Chroniques du Ramadan

La Révélation du Coran : quand Dieu nous parle

Chroniques du Ramadan

Rédigé par | Dimanche 17 Mars 2024 à 16:25



La mission du Prophète de l'islam commence par la « Révélation du Coran », un phénomène qui n'a rien de comparable à un « aveu », une « découverte » ou même une « reconnaissance ». Quand on parle de révélation, on n'évoque pas le phénomène lui-même car la révélation coranique concerne la suite d'événements qui accompagnent le « phénomène révélation ». C'est ainsi qu'on rappelle la visite de l'ange Gabriel au Prophète dans sa retraite dans la caverne de Hira. Il lui annonce qu'il est prophète de Dieu et lui enseigne les premiers versets. Le Prophète prend peur et rentre se confier à son épouse qui l'assiste, etc. On entend la suite de ces événements et d'autres à chaque début de Ramadan, sans vraiment aborder le phénomène qui occasionne ces événements.
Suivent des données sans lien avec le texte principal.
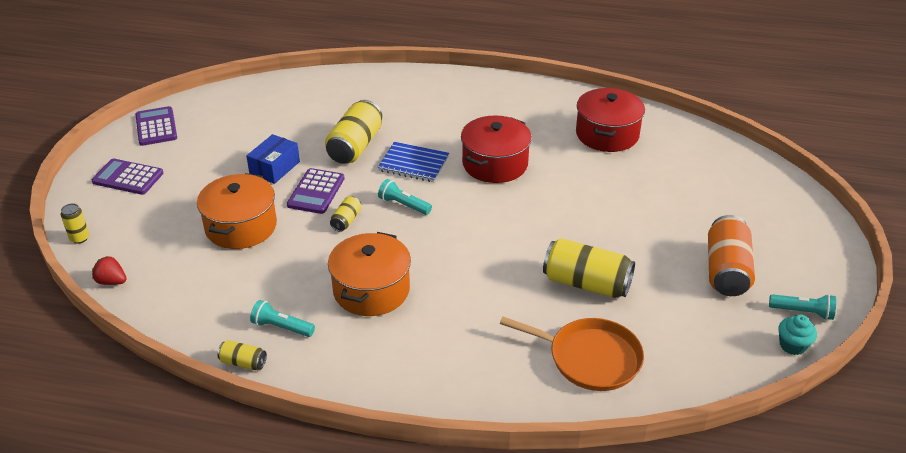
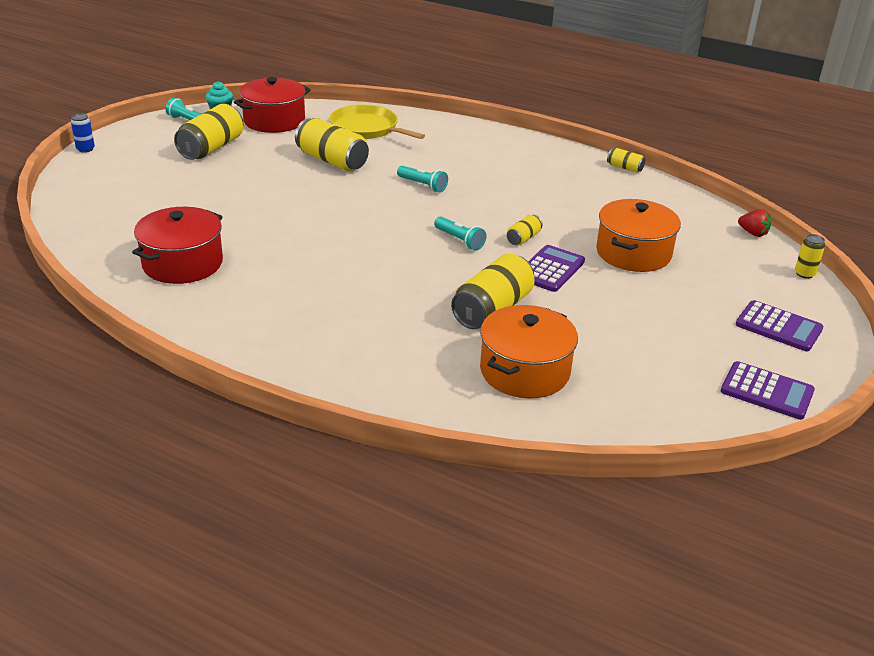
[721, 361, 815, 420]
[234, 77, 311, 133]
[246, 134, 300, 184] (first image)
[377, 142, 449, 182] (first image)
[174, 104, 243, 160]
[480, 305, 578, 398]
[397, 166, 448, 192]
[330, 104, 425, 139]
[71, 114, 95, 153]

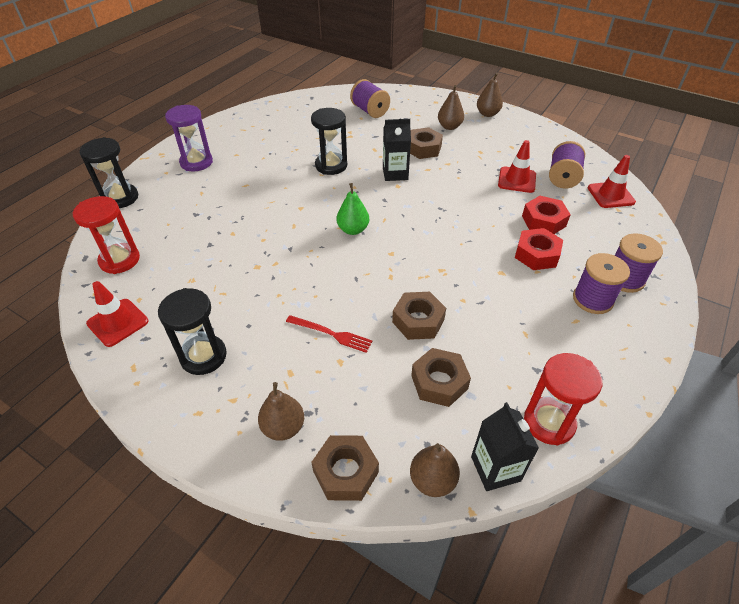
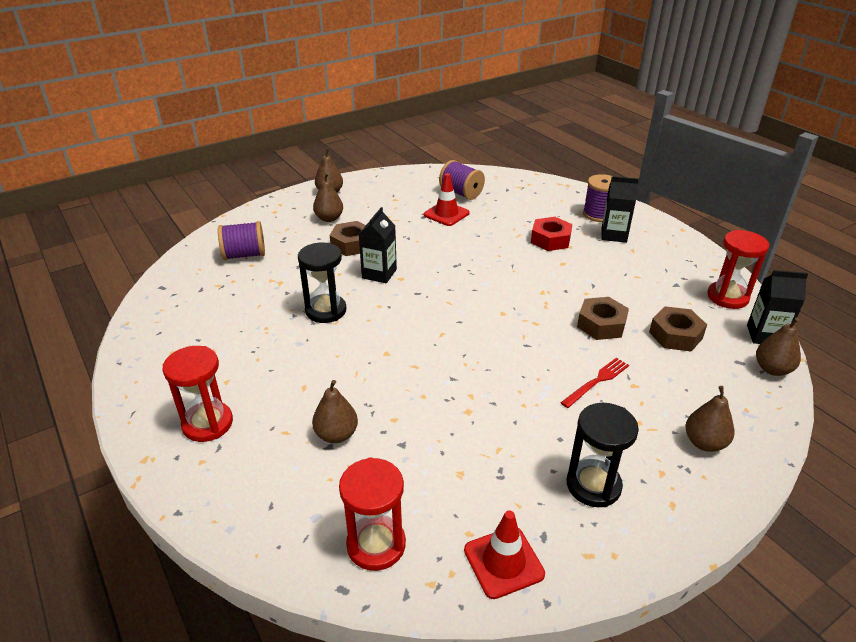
[163, 346, 233, 442]
[79, 137, 138, 208] (first image)
[588, 155, 636, 208] (first image)
[336, 183, 369, 235] (first image)
[522, 196, 571, 234] (first image)
[601, 176, 639, 243]
[312, 435, 379, 501] (first image)
[312, 380, 358, 443]

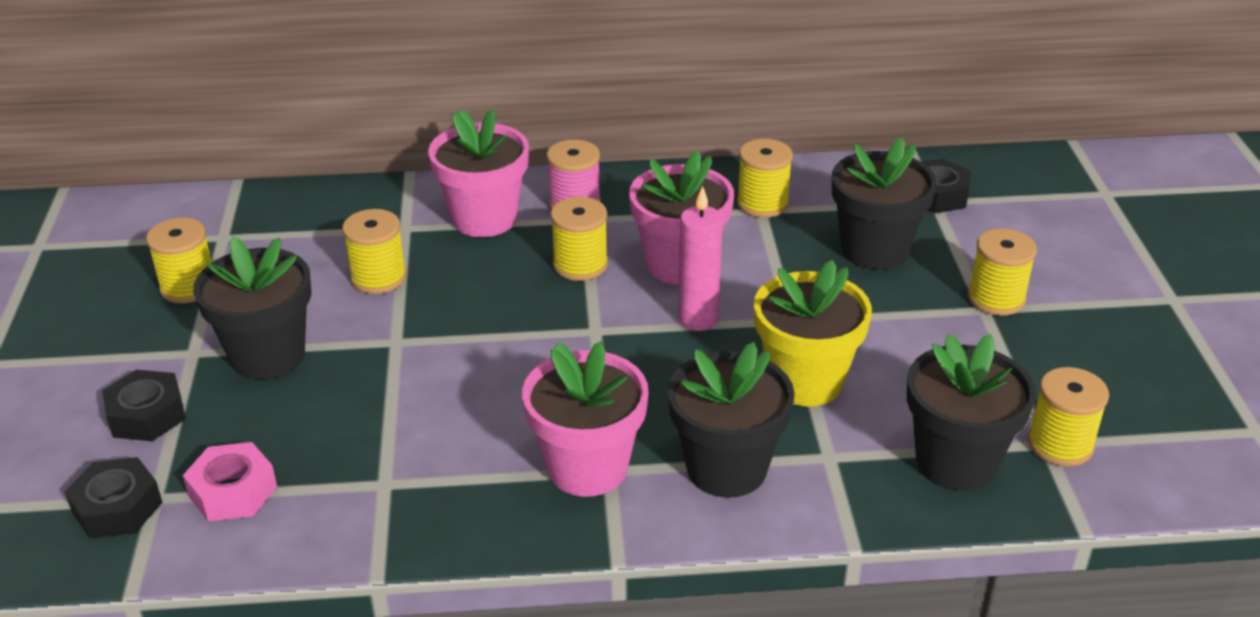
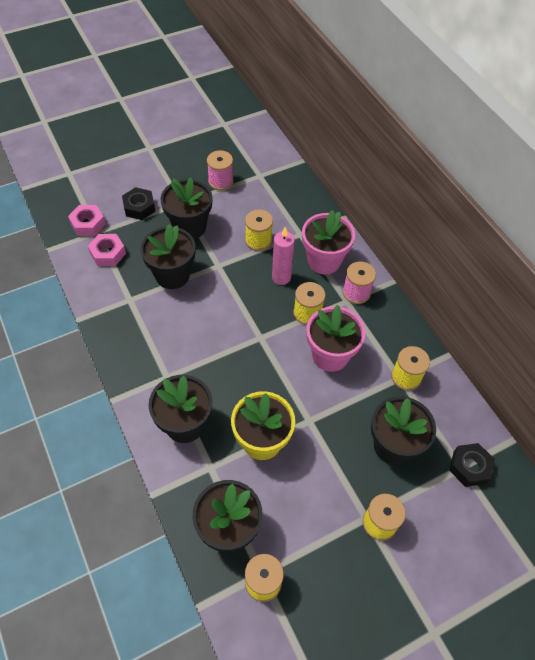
[272, 227, 295, 285]
[207, 150, 234, 190]
[522, 341, 649, 497] (first image)
[68, 205, 106, 236]
[140, 224, 195, 289]

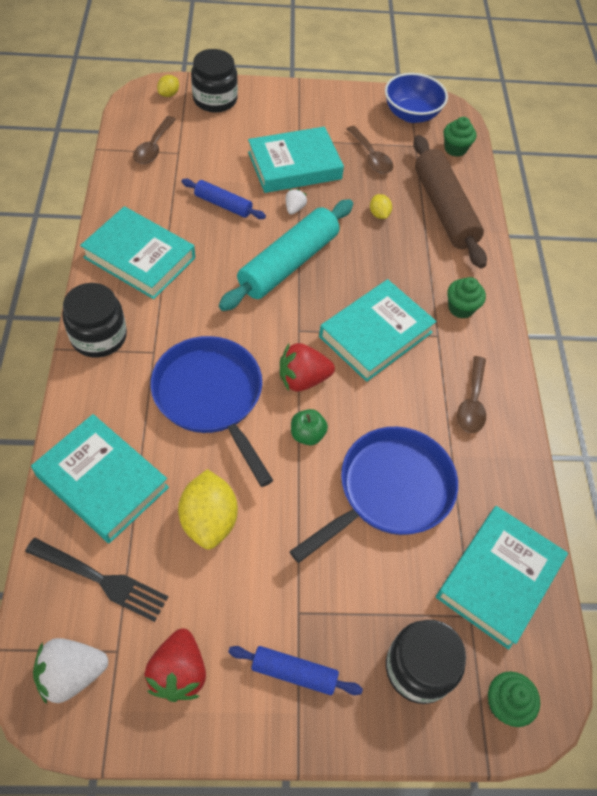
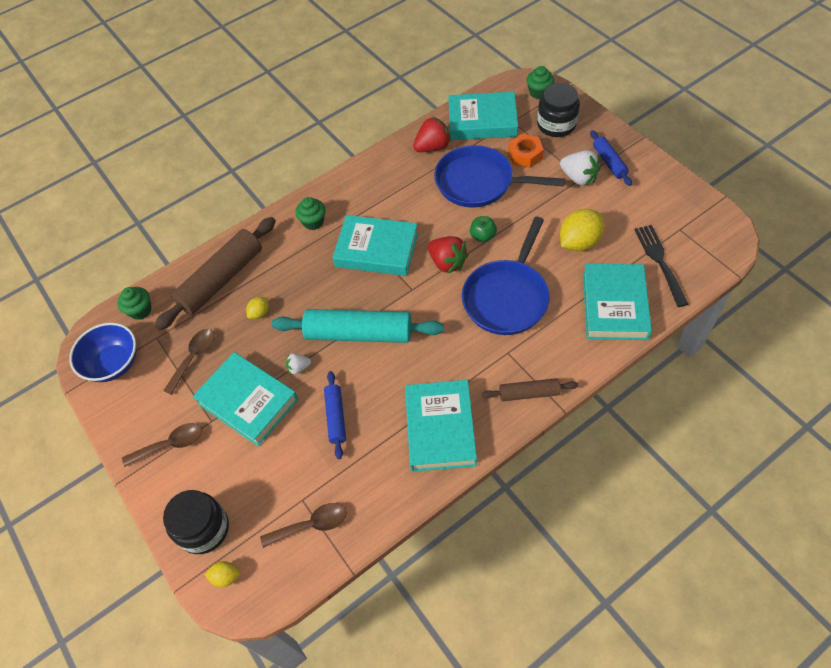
[482, 378, 578, 401]
[122, 423, 202, 467]
[413, 116, 451, 152]
[560, 150, 600, 186]
[508, 134, 544, 168]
Cette dimension phénoménologique de la révélation n'apparaît pas dans Le Pacte de sourate Fatiha que j'écris, en l'absence de réponse exacte. La dimension paranormale était ma donnée dominante, avec la participation de l'ange Gabriel. La phénoménologie de la Révélation pouvait se passer en songe comme en état d'éveil. Elle se faisait à travers divers types d'interactions avec l'ange et elle pouvait se dérouler dans l'univers physique comme dans l'univers spirituel.

Autant on connaît les événements qui accompagnent la Révélation, autant la tradition nous enseigne les cinq modes de la Révélation qui feront l'objet de notre publication ici. Mais le phénomène lui-même n'est ni confus ni secret, il est juste difficile à synthétiser dans des mots car il ne s'agit ni d'intuition, ni d'inspiration, ni d'illumination, ni de réflexion ou de cognition. Ce que l'on qualifie de Révélation est ici un phénomène à part qui n'a de signification que dans l'authenticité.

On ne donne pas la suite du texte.